Tuesday, September 10, 2019

Looking Back on Coding

Coding interactively is a rather different experience than coding "off line" (as it were), then running source through a compiler, then testing the results.  I learned to appreciate that difference early, as I had FORTRAN and PL/1 in my face even as I was using APL (Kenneth Iverson's) from the terminal.

Given how enamored I was with using an interactive shell, more like Logo's, it stands to reason I would follow the dBase "dot prompt" in the direction of FoxPro, and then Visual FoxPro (VFP), which the language eventually became under Microsoft's dominion.

However, those more well-versed and well-rounded, know it's not either/or, given Python itself is written in C, and extended in C++ and all that.  The joy of running C code interactively is what Python is all about, one could say.  Furthermore, it's somewhat inaccurate to say interactive languages don't feature a compilation step.  We have the bytecode layer, and a virtual machine (such as Java's) to think about.

Be that as it may, I stayed with the more interactive environment, which has more recently evolved into the Notebook environment.  Steve Holden was nudging me to look at those early on, and I did, but just a little.  I've subsequently come to better appreciate their significance, along the lines of that article in Atlantic Monthly.

In addition to an interactive chat-like "dot prompt" or "prompted" environment (now sported by JavaScript thanks to Node, right?), another feature that makes language learning so much easier (in my experience) is something concrete and visual, in your face, to code against.  I'm talking about everything from physical robots to virtual on-screen turtles.  Just having something there in the sandbox to play with, that's palpable, is a big aid to comprehension.

Eventually, we come to see a lot of what we're controlling "inside our heads" (goes the expression) and so may be less dependent on training wheel visuals.  If you're into rendering colorful geometries on screen, or fractals or what not, then "leaving the visualizations behind" is not a goal, let alone much of an option.  Under visualization comes plotting (making plots, charts), so it's not like having colorful, shapely output is that esoteric a fascination.

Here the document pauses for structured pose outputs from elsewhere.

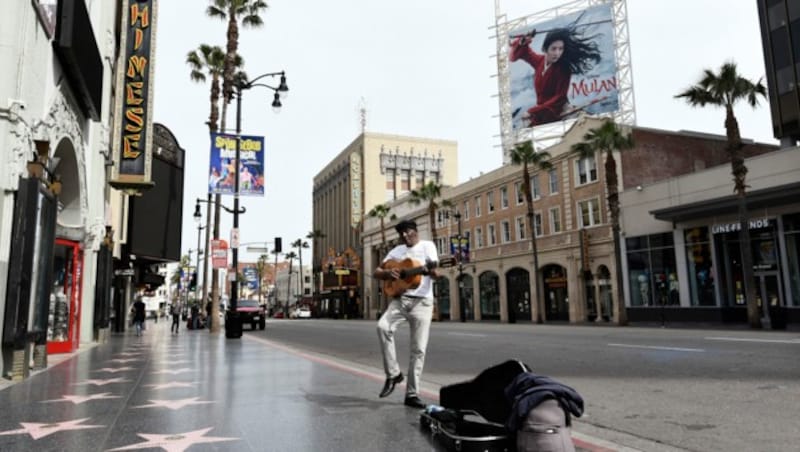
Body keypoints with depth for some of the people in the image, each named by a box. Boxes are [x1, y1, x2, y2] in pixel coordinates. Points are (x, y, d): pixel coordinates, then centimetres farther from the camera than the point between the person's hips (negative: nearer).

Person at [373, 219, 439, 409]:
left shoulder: (427, 246, 3)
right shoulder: (397, 251, 14)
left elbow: (435, 273, -9)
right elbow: (376, 272, 13)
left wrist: (428, 270, -32)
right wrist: (388, 273, -9)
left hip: (422, 302, -2)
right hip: (400, 298, 3)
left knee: (418, 349, -4)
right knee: (383, 326, -25)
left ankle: (412, 393, 7)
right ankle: (393, 373, -11)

I think a lot of us will agree that a sea-change occurred with the evolution of the web browser atop the internet, given tcp/ip works inhouse as much as publicly.  Why not make the user GUI an HTML defined experience?  Indeed, that would become the norm, even though the web browser itself is what we'd call a "thick" application.  Given how it spreads to look through almost every API out there, we could call it "thin" (a lot for a little, more with less).

However, a subsequent revolution after that, was the evolution of the smartphone-based app.  The general purpose browser is still there, but the special purpose client-side application is again a driving thing.  I didn't jump into the app business.  I'm not that fascinated by tiny screens.  I stayed with Python, especially teaching it, while gradually moving more into video-casting as a medium.  Given my focus on geometry, it makes sense that I'd gravitate to a "show and tell rectangle" more like a movie theater's.

Tuesday, September 03, 2019

On Turing, Coding, and Gender


Thanks to greater STEAM-PATH integration, intersecting on A (for Anthropology), I'm able to segue to and from Engineering and issues around gender, pronouns and stereotyping.

In the School of Tomorrow, you're chugging along in cryptography when, boom, you're looking at white supremacist propaganda or some other flavor Social Darwinism.  We don't shy away from social issues, just because we're focusing on maths.  Who has that luxury?

That being said, when we do buckle down and focus on code, it's against the backdrop of a more relaxed philosophy, meaning we know we're free to think globally, even while coding locally.

The Python community has had to wrestle with Codes of Conduct already, so it's not like we're new at this game.  You may be able to find some public archives wherein we've done some of our processing (search on Python Software Foundation).